Data section below:

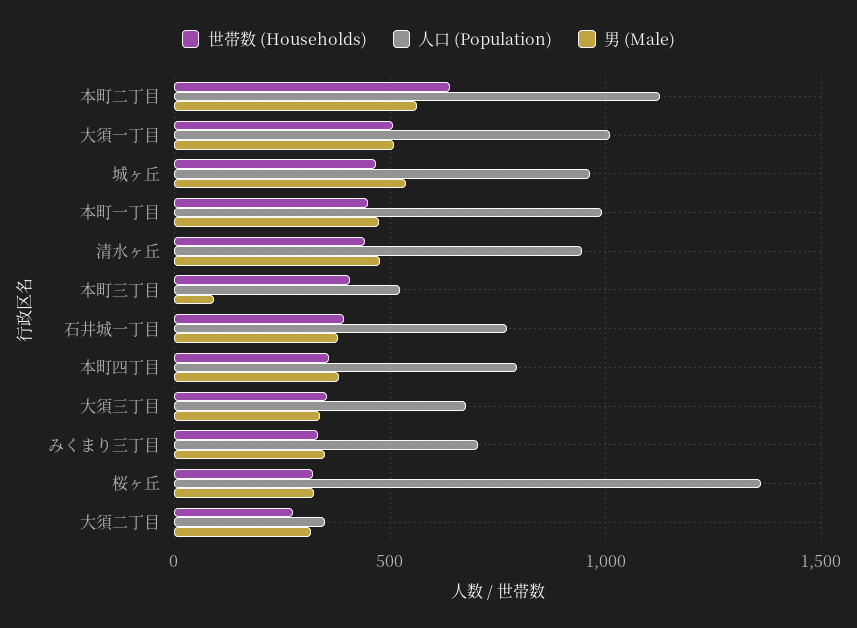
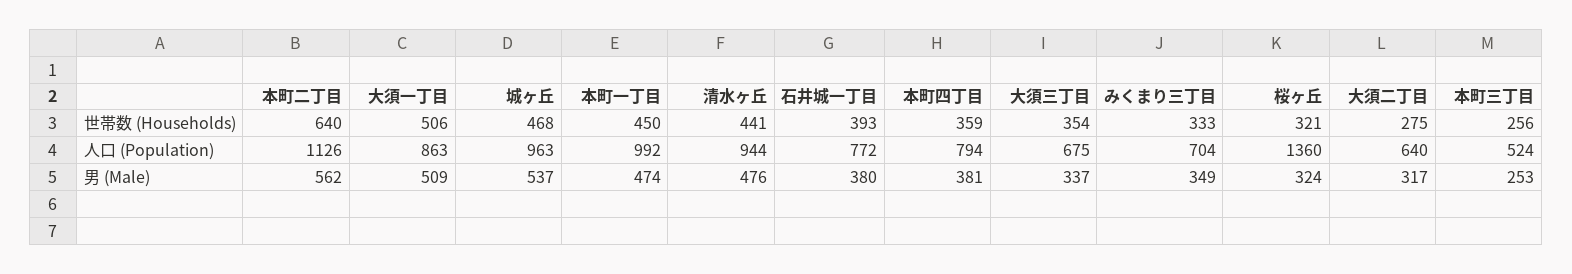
  {
    "世帯数 (Households)": {
      "本町二丁目": 640,
      "大須一丁目": 506,
      "城ヶ丘": 468,
      "本町一丁目": 450,
      "清水ヶ丘": 441,
-     "本町三丁目": 400,
+     "本町三丁目": 256,
      "石井城一丁目": 393,
      "本町四丁目": 359,
      "大須三丁目": 354,
      "みくまり三丁目": 333,
      "桜ヶ丘": 321,
      "大須二丁目": 275
    },
    "人口 (Population)": {
      "本町二丁目": 1126,
-     "大須一丁目": 1000,
+     "大須一丁目": 863,
      "城ヶ丘": 963,
      "本町一丁目": 992,
      "清水ヶ丘": 944,
      "本町三丁目": 524,
      "石井城一丁目": 772,
      "本町四丁目": 794,
      "大須三丁目": 675,
      "みくまり三丁目": 704,
      "桜ヶ丘": 1360,
-     "大須二丁目": 350
+     "大須二丁目": 640
    },
    "男 (Male)": {
      "本町二丁目": 562,
      "大須一丁目": 509,
      "城ヶ丘": 537,
      "本町一丁目": 474,
      "清水ヶ丘": 476,
-     "本町三丁目": 100,
+     "本町三丁目": 253,
      "石井城一丁目": 380,
      "本町四丁目": 381,
      "大須三丁目": 337,
      "みくまり三丁目": 349,
      "桜ヶ丘": 324,
      "大須二丁目": 317
    }
  }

End of Data section.

■ What you have to do ■
Return the material above verbatim. Pictures are to be excluded.

■ Output below ■
  {
    "世帯数 (Households)": {
      "本町二丁目": 640,
      "大須一丁目": 506,
      "城ヶ丘": 468,
      "本町一丁目": 450,
      "清水ヶ丘": 441,
-     "本町三丁目": 400,
+     "本町三丁目": 256,
      "石井城一丁目": 393,
      "本町四丁目": 359,
      "大須三丁目": 354,
      "みくまり三丁目": 333,
      "桜ヶ丘": 321,
      "大須二丁目": 275
    },
    "人口 (Population)": {
      "本町二丁目": 1126,
-     "大須一丁目": 1000,
+     "大須一丁目": 863,
      "城ヶ丘": 963,
      "本町一丁目": 992,
      "清水ヶ丘": 944,
      "本町三丁目": 524,
      "石井城一丁目": 772,
      "本町四丁目": 794,
      "大須三丁目": 675,
      "みくまり三丁目": 704,
      "桜ヶ丘": 1360,
-     "大須二丁目": 350
+     "大須二丁目": 640
    },
    "男 (Male)": {
      "本町二丁目": 562,
      "大須一丁目": 509,
      "城ヶ丘": 537,
      "本町一丁目": 474,
      "清水ヶ丘": 476,
-     "本町三丁目": 100,
+     "本町三丁目": 253,
      "石井城一丁目": 380,
      "本町四丁目": 381,
      "大須三丁目": 337,
      "みくまり三丁目": 349,
      "桜ヶ丘": 324,
      "大須二丁目": 317
    }
  }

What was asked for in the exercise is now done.